● **DATA SUPPLIED**
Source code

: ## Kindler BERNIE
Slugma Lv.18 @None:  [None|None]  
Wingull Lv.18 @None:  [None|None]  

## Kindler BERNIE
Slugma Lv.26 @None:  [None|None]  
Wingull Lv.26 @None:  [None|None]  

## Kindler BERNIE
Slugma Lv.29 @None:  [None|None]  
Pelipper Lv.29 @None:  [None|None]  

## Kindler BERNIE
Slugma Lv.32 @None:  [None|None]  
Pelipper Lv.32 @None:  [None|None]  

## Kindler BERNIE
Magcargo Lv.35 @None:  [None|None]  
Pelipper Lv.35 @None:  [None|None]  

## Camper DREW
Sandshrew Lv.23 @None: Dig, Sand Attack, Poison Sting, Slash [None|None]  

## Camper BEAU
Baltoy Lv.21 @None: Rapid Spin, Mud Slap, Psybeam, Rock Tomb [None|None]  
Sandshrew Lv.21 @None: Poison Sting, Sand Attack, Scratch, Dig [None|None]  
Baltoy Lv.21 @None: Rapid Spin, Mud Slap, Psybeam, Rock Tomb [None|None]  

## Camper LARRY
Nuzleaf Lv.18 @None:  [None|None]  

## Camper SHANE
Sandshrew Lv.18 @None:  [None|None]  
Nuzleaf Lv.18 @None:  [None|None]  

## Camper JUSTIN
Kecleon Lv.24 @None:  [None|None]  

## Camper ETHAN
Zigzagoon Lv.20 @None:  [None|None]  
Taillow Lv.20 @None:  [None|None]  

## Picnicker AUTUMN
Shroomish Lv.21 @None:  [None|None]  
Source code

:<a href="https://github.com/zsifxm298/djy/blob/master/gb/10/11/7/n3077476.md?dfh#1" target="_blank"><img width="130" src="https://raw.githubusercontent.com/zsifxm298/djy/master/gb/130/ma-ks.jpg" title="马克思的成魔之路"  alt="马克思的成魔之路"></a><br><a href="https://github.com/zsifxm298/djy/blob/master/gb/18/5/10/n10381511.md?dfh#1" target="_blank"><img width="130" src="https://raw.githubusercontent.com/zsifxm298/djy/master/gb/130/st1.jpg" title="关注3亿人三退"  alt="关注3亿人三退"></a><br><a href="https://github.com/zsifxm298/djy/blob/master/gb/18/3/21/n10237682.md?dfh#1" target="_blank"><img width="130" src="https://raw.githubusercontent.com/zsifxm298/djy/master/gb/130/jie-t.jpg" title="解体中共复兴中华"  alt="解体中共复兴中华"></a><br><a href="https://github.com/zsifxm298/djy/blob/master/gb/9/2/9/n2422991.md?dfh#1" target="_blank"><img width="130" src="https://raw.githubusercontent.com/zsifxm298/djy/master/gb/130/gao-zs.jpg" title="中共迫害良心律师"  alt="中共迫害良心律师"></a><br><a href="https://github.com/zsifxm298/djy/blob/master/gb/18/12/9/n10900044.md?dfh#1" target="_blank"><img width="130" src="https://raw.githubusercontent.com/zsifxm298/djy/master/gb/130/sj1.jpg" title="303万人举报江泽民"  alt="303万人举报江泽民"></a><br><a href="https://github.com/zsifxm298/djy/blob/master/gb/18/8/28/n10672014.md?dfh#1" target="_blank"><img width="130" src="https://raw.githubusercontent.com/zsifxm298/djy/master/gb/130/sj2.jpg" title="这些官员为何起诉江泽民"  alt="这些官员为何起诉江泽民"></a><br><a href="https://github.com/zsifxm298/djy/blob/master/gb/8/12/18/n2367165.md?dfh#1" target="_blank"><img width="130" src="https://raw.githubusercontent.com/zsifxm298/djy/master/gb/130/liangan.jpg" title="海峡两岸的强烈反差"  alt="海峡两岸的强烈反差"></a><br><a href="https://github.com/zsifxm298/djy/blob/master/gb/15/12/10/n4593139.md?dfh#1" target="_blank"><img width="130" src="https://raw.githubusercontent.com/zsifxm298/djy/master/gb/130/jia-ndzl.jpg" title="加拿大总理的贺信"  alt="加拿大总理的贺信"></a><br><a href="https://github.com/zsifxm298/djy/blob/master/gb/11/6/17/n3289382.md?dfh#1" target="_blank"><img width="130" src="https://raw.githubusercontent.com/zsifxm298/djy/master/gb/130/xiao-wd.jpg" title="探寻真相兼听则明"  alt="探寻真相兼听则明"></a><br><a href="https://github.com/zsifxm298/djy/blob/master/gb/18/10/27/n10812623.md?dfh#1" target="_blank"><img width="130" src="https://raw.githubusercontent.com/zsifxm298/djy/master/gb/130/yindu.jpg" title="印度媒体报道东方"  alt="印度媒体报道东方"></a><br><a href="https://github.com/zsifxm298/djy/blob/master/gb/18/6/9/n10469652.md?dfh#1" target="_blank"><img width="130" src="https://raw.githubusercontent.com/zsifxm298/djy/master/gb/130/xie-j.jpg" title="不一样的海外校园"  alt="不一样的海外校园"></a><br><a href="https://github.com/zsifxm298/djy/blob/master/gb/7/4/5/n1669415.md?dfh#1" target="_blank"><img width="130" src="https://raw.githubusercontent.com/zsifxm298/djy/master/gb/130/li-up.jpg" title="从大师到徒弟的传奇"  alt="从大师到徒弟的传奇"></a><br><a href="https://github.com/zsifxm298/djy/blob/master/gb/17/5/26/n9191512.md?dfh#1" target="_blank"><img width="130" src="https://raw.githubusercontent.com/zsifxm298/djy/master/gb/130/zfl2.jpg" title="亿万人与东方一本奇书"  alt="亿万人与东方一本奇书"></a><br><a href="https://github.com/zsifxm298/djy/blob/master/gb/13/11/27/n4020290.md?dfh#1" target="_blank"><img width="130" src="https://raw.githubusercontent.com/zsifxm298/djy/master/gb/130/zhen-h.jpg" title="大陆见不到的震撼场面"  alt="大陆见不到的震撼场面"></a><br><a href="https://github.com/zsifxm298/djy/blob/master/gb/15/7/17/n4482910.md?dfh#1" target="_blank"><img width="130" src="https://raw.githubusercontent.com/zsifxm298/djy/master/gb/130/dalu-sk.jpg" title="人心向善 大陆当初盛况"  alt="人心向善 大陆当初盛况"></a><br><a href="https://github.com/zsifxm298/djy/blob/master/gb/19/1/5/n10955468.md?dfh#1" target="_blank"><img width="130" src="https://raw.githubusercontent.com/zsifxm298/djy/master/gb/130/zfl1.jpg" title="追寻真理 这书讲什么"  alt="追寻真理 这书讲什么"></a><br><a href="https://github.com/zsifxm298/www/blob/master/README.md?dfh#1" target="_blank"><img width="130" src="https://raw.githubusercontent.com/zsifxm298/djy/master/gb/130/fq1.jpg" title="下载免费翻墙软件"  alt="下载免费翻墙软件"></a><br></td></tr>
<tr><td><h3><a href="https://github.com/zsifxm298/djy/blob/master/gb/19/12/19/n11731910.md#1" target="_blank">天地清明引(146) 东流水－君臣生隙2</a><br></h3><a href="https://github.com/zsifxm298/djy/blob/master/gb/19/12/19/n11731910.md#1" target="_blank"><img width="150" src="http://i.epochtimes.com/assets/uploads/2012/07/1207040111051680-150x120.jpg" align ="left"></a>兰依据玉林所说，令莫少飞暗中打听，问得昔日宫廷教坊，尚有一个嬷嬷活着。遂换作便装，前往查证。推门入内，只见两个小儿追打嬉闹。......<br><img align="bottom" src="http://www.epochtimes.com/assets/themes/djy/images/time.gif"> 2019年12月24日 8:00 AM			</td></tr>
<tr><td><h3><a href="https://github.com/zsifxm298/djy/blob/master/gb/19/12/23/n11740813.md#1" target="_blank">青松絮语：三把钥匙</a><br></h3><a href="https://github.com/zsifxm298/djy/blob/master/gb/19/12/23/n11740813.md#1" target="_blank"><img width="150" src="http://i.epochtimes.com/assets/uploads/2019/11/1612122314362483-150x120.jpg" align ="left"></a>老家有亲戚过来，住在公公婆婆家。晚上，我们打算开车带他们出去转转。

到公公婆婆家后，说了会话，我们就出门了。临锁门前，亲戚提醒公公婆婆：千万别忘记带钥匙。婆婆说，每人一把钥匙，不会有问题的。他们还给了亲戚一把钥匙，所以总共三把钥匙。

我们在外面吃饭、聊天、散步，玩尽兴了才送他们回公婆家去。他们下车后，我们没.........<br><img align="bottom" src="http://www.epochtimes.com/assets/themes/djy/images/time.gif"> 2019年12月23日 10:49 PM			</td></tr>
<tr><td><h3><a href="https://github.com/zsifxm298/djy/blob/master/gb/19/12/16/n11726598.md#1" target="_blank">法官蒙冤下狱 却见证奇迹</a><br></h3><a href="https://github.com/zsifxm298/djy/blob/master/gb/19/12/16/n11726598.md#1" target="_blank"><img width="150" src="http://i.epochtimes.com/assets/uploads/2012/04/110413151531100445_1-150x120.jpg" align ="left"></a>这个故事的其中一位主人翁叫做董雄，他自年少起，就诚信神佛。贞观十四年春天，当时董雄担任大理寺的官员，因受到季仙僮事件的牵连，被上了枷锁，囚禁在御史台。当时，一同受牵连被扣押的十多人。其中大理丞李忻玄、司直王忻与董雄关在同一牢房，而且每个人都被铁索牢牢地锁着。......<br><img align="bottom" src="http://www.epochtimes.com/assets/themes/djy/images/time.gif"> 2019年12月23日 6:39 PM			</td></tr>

● **DESCRIPTION OF THE TASK**
Reproduce only the lines from the line with "## Camper DREW" to the line with "Sandshrew Lv.23 @None: Dig, Sand", substituting "Scratch" for "Slash" and leaving everything else unchanged.

● **COMPLETED EXERCISE**
## Camper DREW
Sandshrew Lv.23 @None: Dig, Sand Attack, Poison Sting, Scratch [None|None]  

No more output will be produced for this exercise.